Lynch widersprach dem Nachbarn nicht. Er leerte sein Glas und hielt es Bannister hin. »Kann ich noch einen haben?«

»Klar. Von mir aus kannst du die ganze Flasche aussaufen – wenn es dir gut tut.« Bannister füllte das Glas diesmal großzügiger als beim ersten Mal. Er wohnte bescheiden. Alle Möbel waren aus dem Versandhauskatalog und selbst zusammengebaut. Einen Tischler konnte er sich nicht leisten. »Ich kenne jemanden, der kennt einen ziemlich guten Psychiater«, sagte er, während er die Flasche zuschraubte.

»Besorg mir die Nummer«, verlangte Lynch mit kummervoller Miene. Er nippte an seinem Glas und zog die Augenbrauen nachdenklich zusammen. »Irgendetwas ist mit mir passiert, Mick …«

Bannister wackelte mit dem Kopf. »Das kann man wohl sagen.«

Lynch sah in eine geistige Ferne. Sein Blick war leer. »Etwas oder jemand … hat – hat Einfluss auf meinen Verstand genommen«, sagte er wie in Trance. Schleppend und ohne Betonung.
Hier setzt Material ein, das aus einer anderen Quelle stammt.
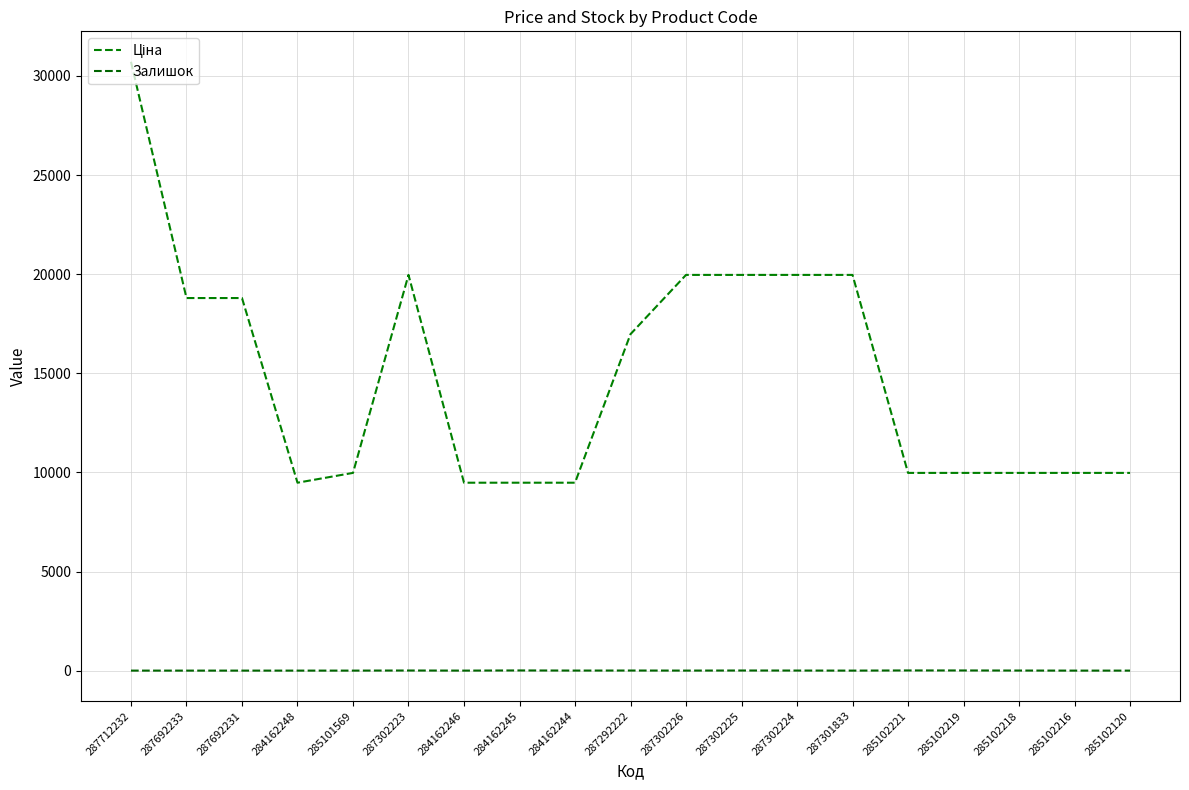

True or false: Залишок has more than 2 interior local peaks.

True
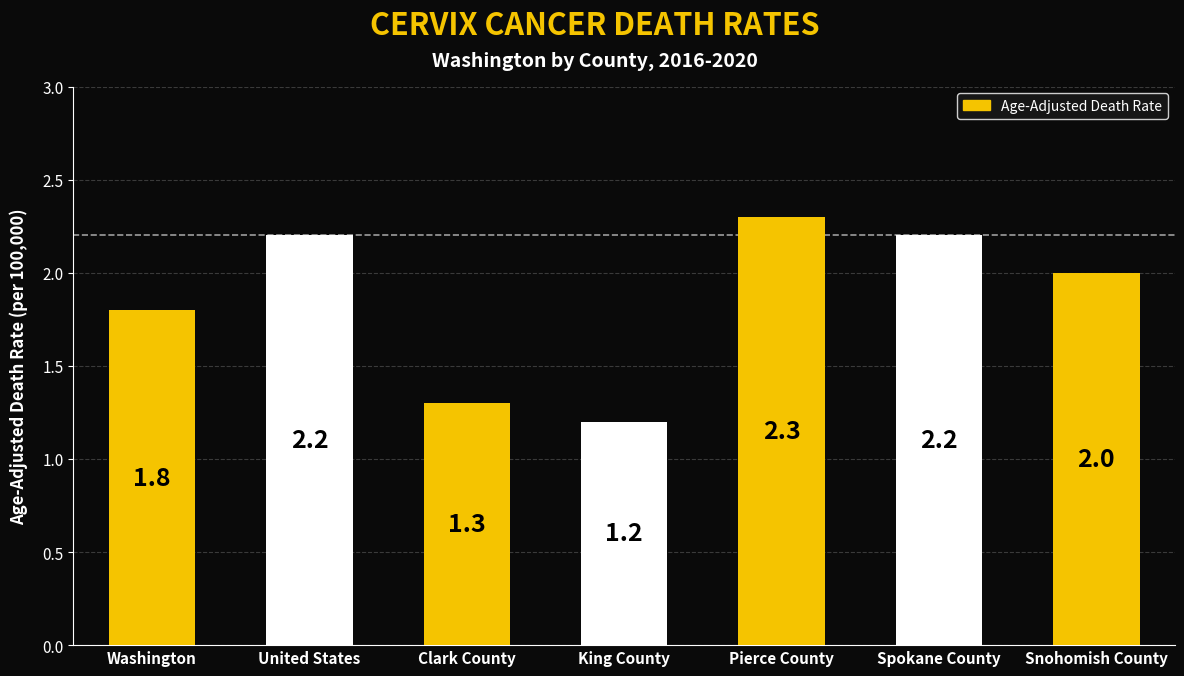

What is the average value?

1.9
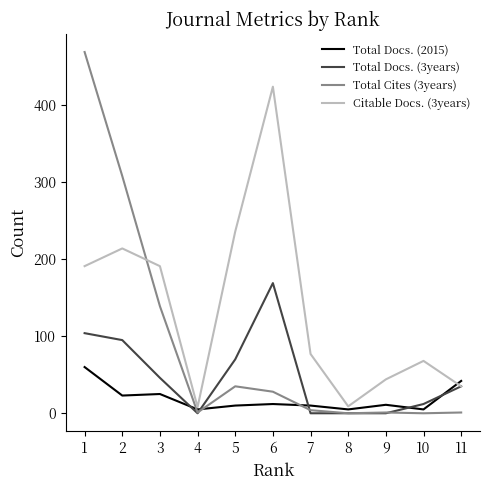

Rank the series by their maximum value, from highest to lowest.

Total Cites (3years), Citable Docs. (3years), Total Docs. (3years), Total Docs. (2015)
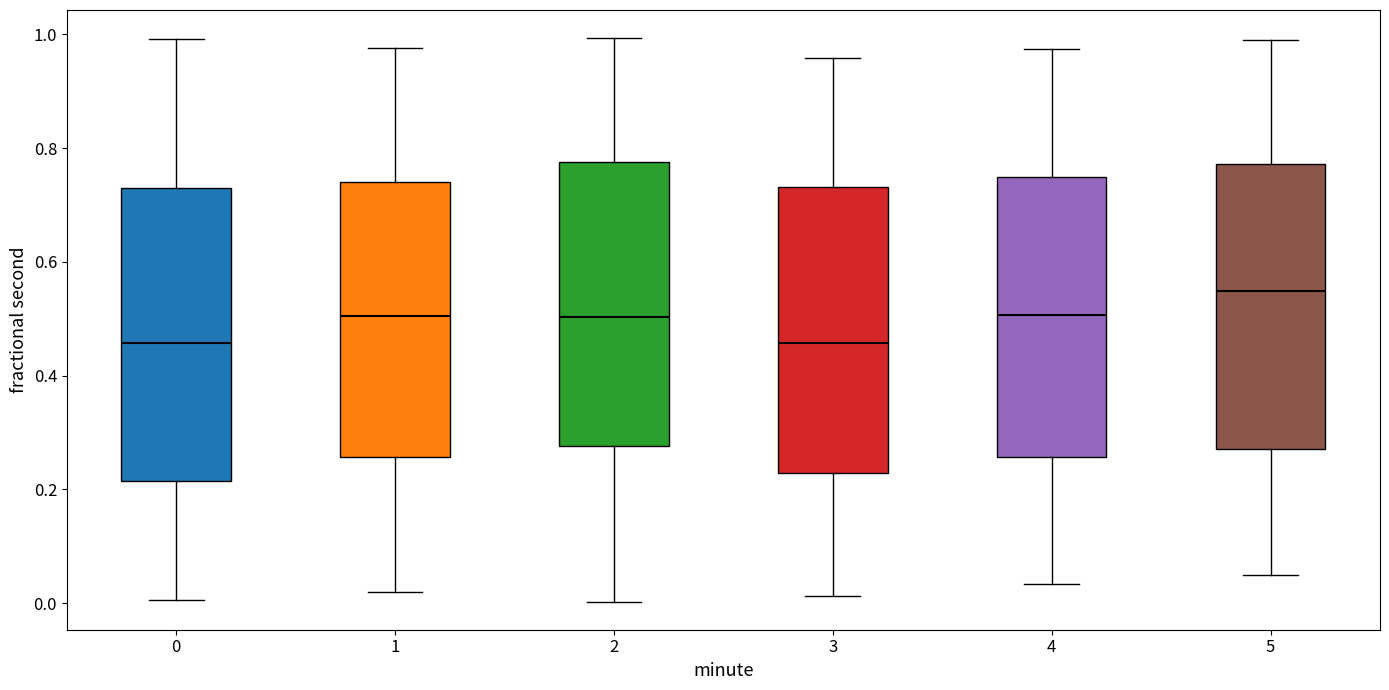

Reading left to right, read every box against the y-axis: the position of its median line, the range the box covers, and the ends of its whiskers. The values are not printed on the chart, so give them approximately, as read against the axis.

0: median 0.46, box 0.22 to 0.74, whiskers 0.00 to 1.00
1: median 0.50, box 0.26 to 0.74, whiskers 0.02 to 0.98
2: median 0.50, box 0.28 to 0.78, whiskers 0.00 to 1.00
3: median 0.46, box 0.22 to 0.74, whiskers 0.02 to 0.96
4: median 0.50, box 0.26 to 0.74, whiskers 0.04 to 0.98
5: median 0.54, box 0.28 to 0.78, whiskers 0.04 to 0.98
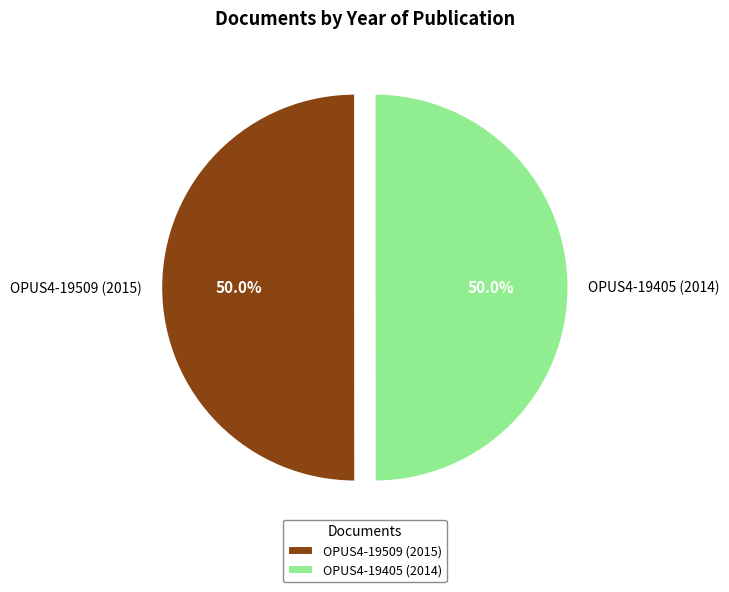

Is the sum of OPUS4-19509 (2015) and OPUS4-19405 (2014) greater than half?

Yes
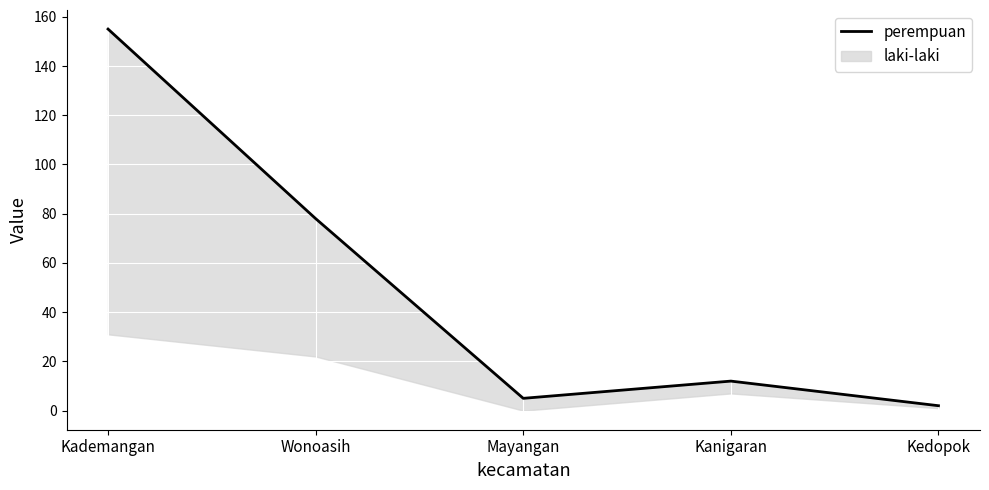

What is the minimum value shown in the chart?

2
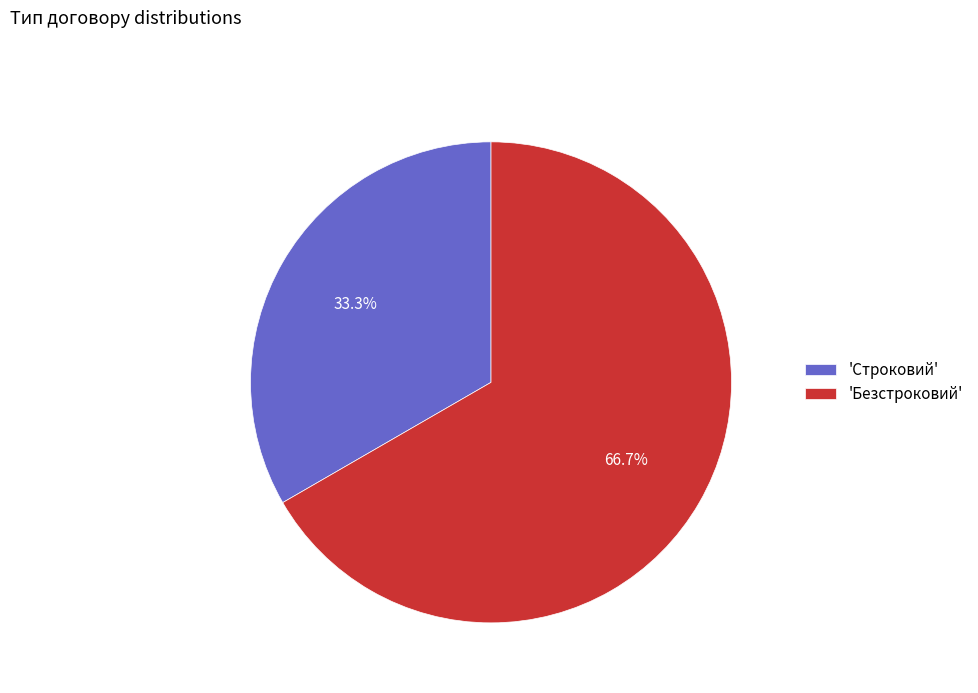

Which slice is the largest?

'Безстроковий'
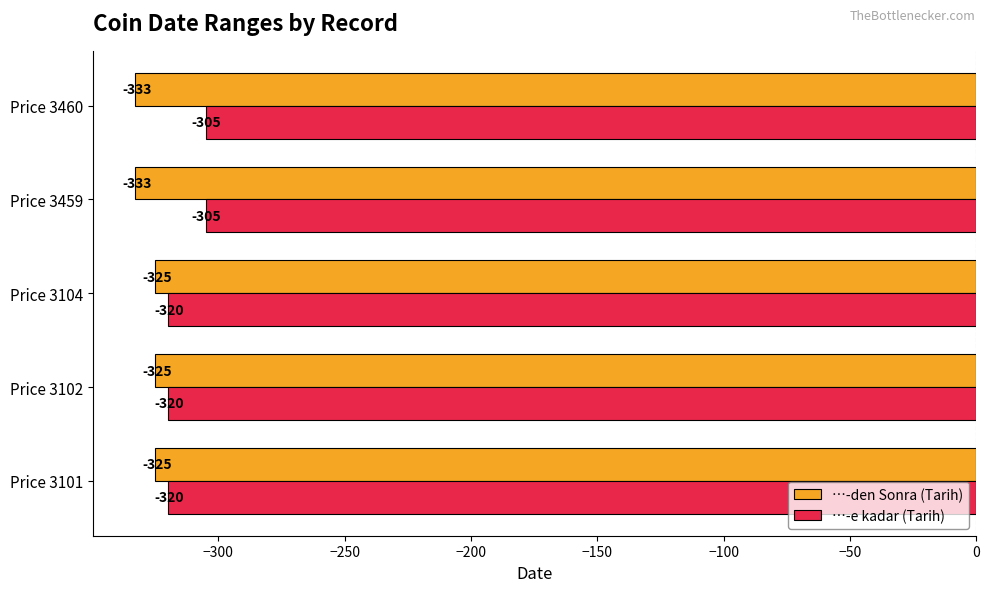

Which series has the largest range (max minus min)?

…-e kadar (Tarih)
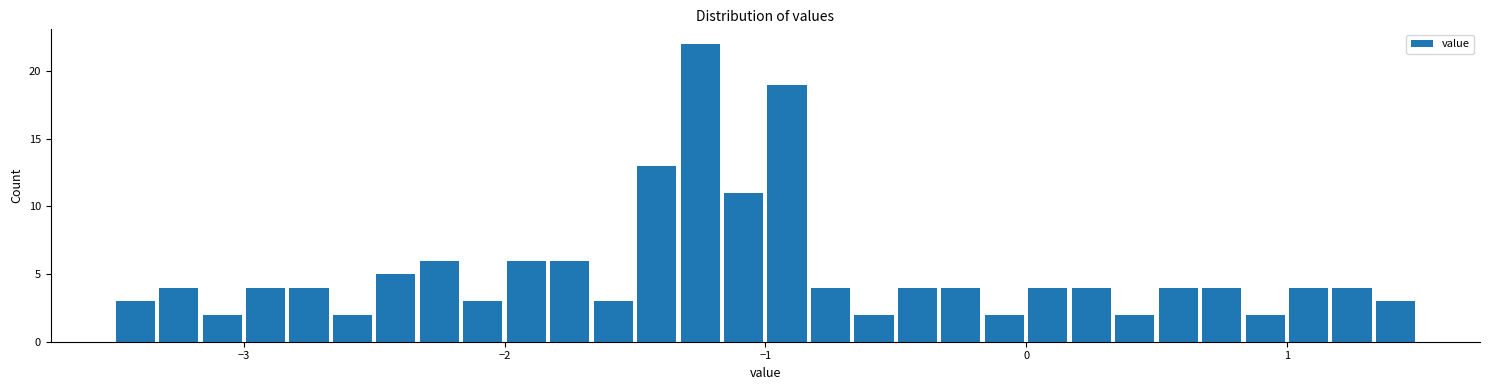

Read against the x-axis, roughly where is the centre of the tallest bar?

-1.2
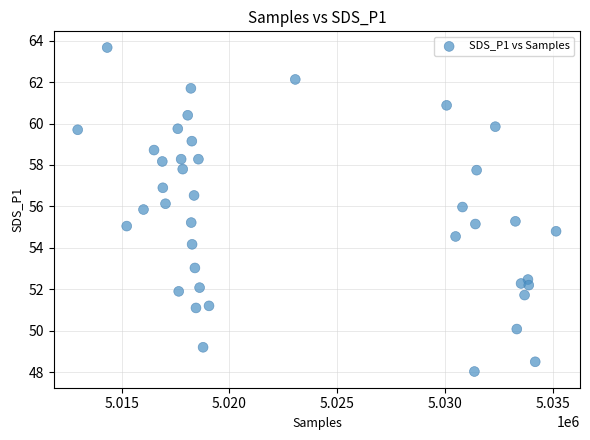

How many data points are displayed?

40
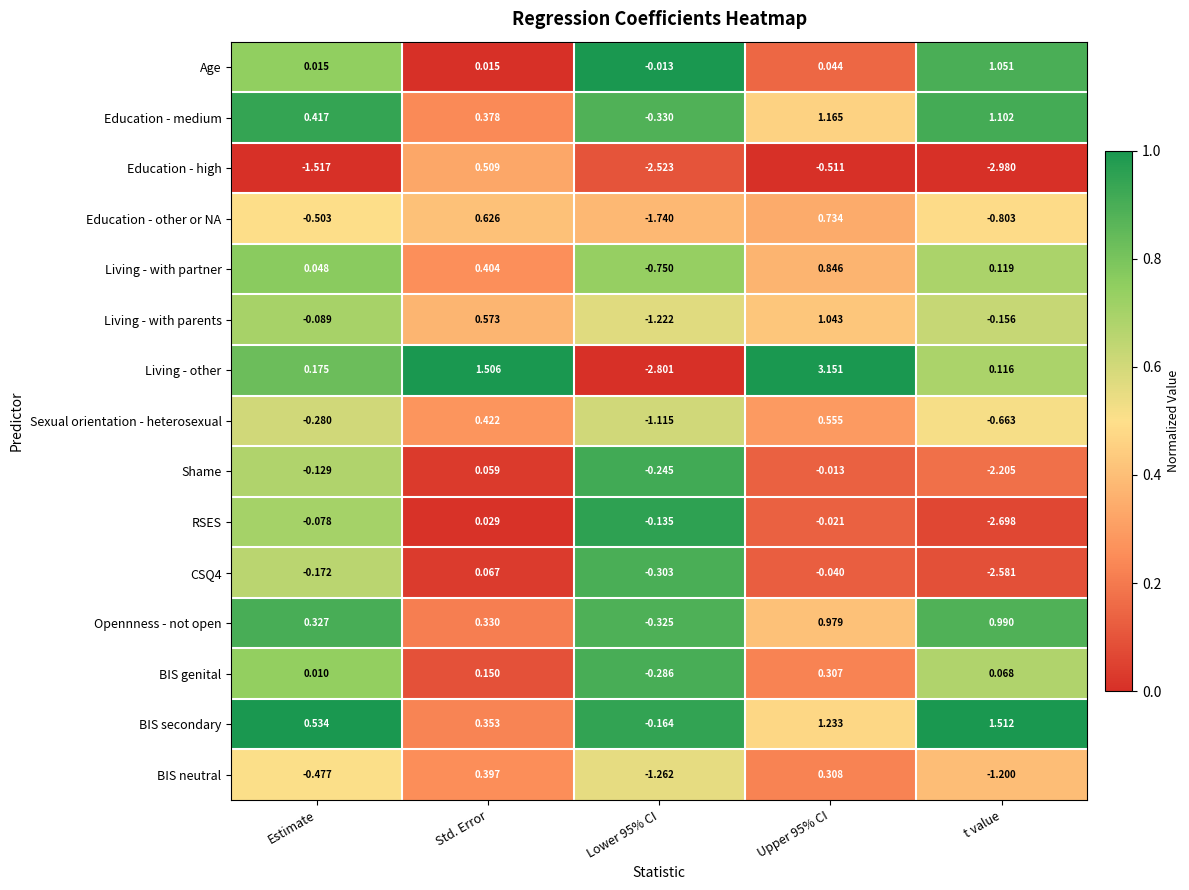

At which category is the sum across all series the highest?

Upper 95% CI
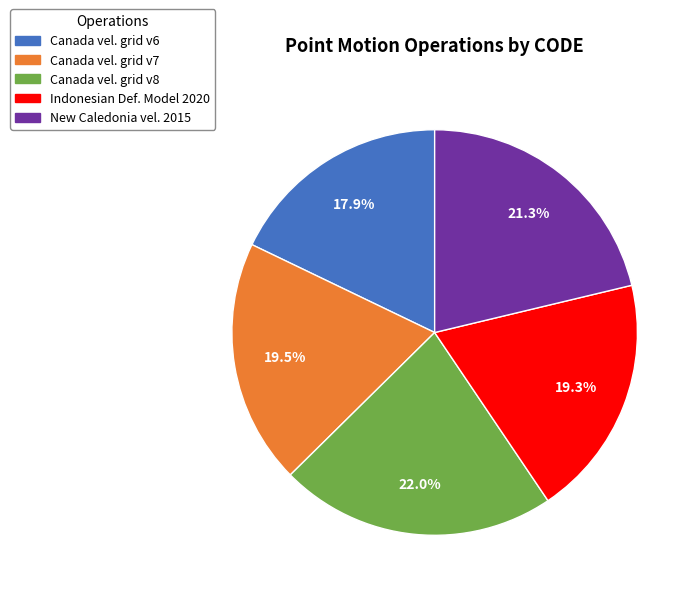

Is there a majority slice in this chart?

No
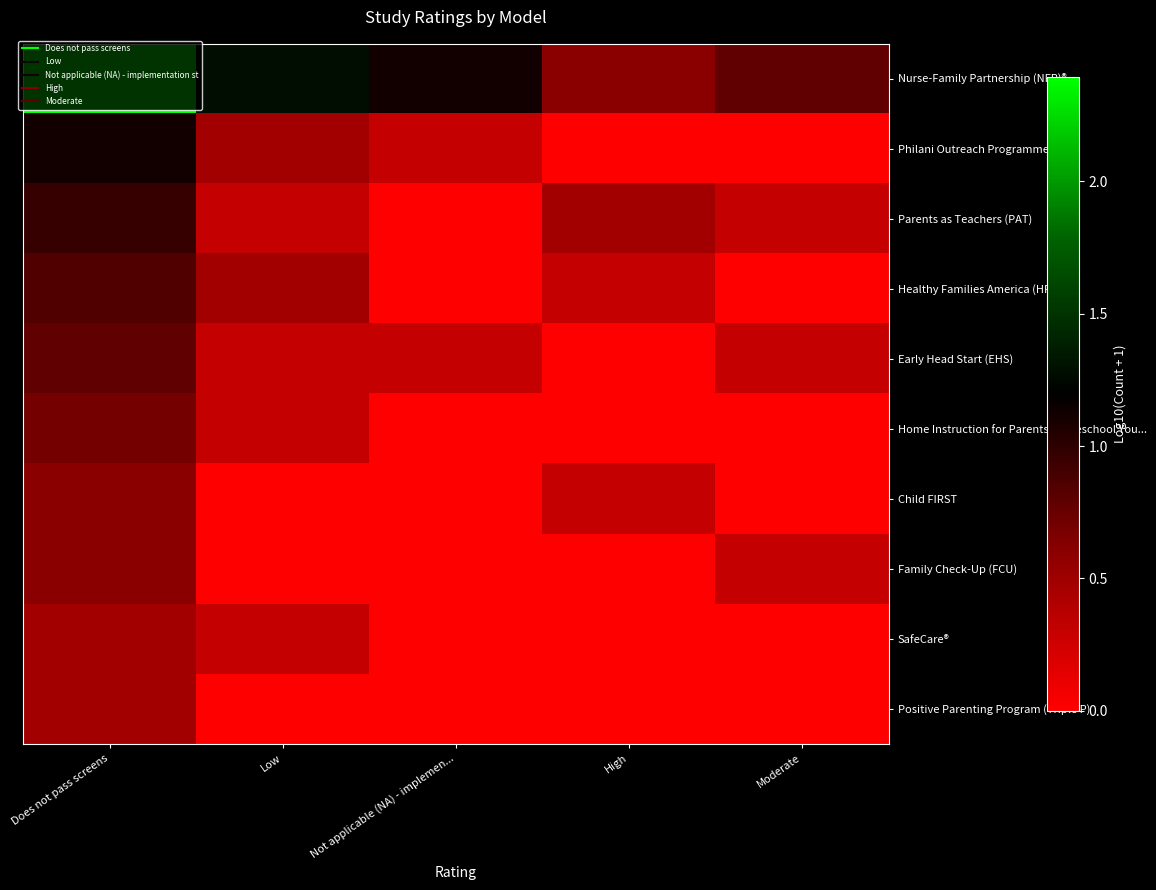

Which category has the lowest value across all series?

High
Bannister kniff die Augen zusammen. »Du meinst, du wurdest hypnotisiert?«

»Da war ein Mann«, sprach Lynch monoton. »Groß, kräftig, sehr hässlich. Alle liefen zum brennenden Haus. Er nicht. Er entfernte sich in entgegengesetzter Richtung. Das weckte mein Misstrauen …«

»Und?«

»Ich sprach ihn an.«

»Und?«

»Mehr weiß ich nicht.«

Es entstand eine kurze Pause. Bannister nagte nachdenklich an seiner Unterlippe. Schließlich sagte er: »Willst du dazu meine Meinung hören, Kent?«

Lynch nickte und sah den Freund interessiert an. »Natürlich.«

»Ich glaube, wir sollten das der Polizei melden«, sagte Mick Bannister.

 

Vicky Bonneys blaue Augen weiteten sich entsetzt. Tony – eine tickende Bombe. So hatte Mr. Silver ihn genannt. Das gefiel ihr ganz und gar nicht.

Obwohl der Ex-Dämon mit seiner Behauptung garantiert nicht falsch lag, mochte sie so etwas verständlicherweise überhaupt nicht hören.

Sie benetzte ihre trockenen Lippen mit der Zunge. »Wie – wie soll es nun weitergehen?«, stieß sie stockend hervor. Ihr Blick pendelte wie Hilfe suchend zwischen dem Ex-Dämon und der weißen Hexe hin und her. »Wenn wir nichts für Tony tun können … Woher könnten wir Hilfe bekommen?«

Roxane kniff die meergrünen Augen zusammen. »Manchmal ist es sinnvoll, Feuer mit Feuer zu bekämpfen«, sagte sie nachdenklich.

»Wie meinst du das?«, wollte Mr. Silver wissen.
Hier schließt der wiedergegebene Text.